Tesis
Pengaruh Basis Pajak pada Penerimaan PPN PMSE di Indonesia
The Impact of the Tax Base on PMSE VAT Revenue in Indonesia
Pengarang:
Sekar Nasly Bani Putri - ; Sartika Djamaluddin (Pembimbing/Promotor) - ; Riatu Mariatul Qibthiyyah (Penguji) - ; Robert A. Simanjuntak (Penguji) -
Deskripsi
Penelitian ini bertujuan untuk menganalisis pengaruh jumlah perusahaan pemungut terhadap penerimaan Pajak Pertambahan Nilai atas Perdagangan Melalui Sistem Elektronik (PPN PMSE) di Indonesia serta mengevaluasi efektivitas implementasi kebijakan perpajakan digital dari perspektif ekonomi dan administratif.

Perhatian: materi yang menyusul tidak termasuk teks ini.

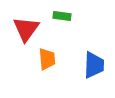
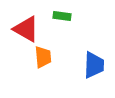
red triangle: rotated 36 degrees counterclockwise
orange trapezoid: moved 4 px left, 2 px up
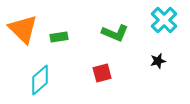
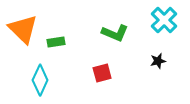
green rectangle: moved 3 px left, 5 px down
cyan diamond: rotated 24 degrees counterclockwise
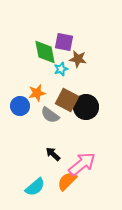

Penelitian ini menggunakan pendekatan mixed methods dengan menggabungkan analisis kuantitatif melalui regresi linier berganda terhadap data time series bulanan dari Agustus 2020 hingga Agustus 2024, dan pendekatan kualitatif melalui wawancara semi-terstruktur dengan narasumber dari Direktorat Jenderal Pajak. Model regresi pertama menunjukkan bahwa jumlah perusahaan pemungut memiliki pengaruh positif dan signifikan terhadap penerimaan PPN PMSE, dengan elastisitas sebesar 1,79 persen. Model kedua yang memasukkan variabel kontrol seperti GDP per kapita, tarif PPN, serta nilai transaksi e-money dan kartu, memperkuat signifikansi variabel jumlah pemungut dengan elastisitas sebesar 1,29 persen. Koreksi Newey-West HAC digunakan untuk mengatasi masalah autokorelasi dan heteroskedastisitas. Dari sisi kualitatif, temuan menunjukkan bahwa meskipun pemungutan PPN PMSE berjalan relatif lancar, masih terdapat kendala struktural seperti mekanisme pelaporan mandiri yang berisiko tinggi terhadap underreporting, keterbatasan sistem verifikasi transaksi digital, serta ketergantungan pada integritas pelaku usaha luar negeri. Hasil wawancara juga menyoroti pentingnya penguatan sistem digital DJP, peningkatan kerja sama lintas institusi, serta perlunya regulasi yang adaptif terhadap dinamika ekonomi digital. Dengan demikian, penelitian ini menyimpulkan bahwa jumlah perusahaan pemungut merupakan variabel kunci dalam mendorong optimalisasi penerimaan PPN PMSE, namun tetap memerlukan penguatan institusional dan sistem pengawasan untuk menjamin kepatuhan dan keberlanjutan kebijakan perpajakan digital di Indonesia.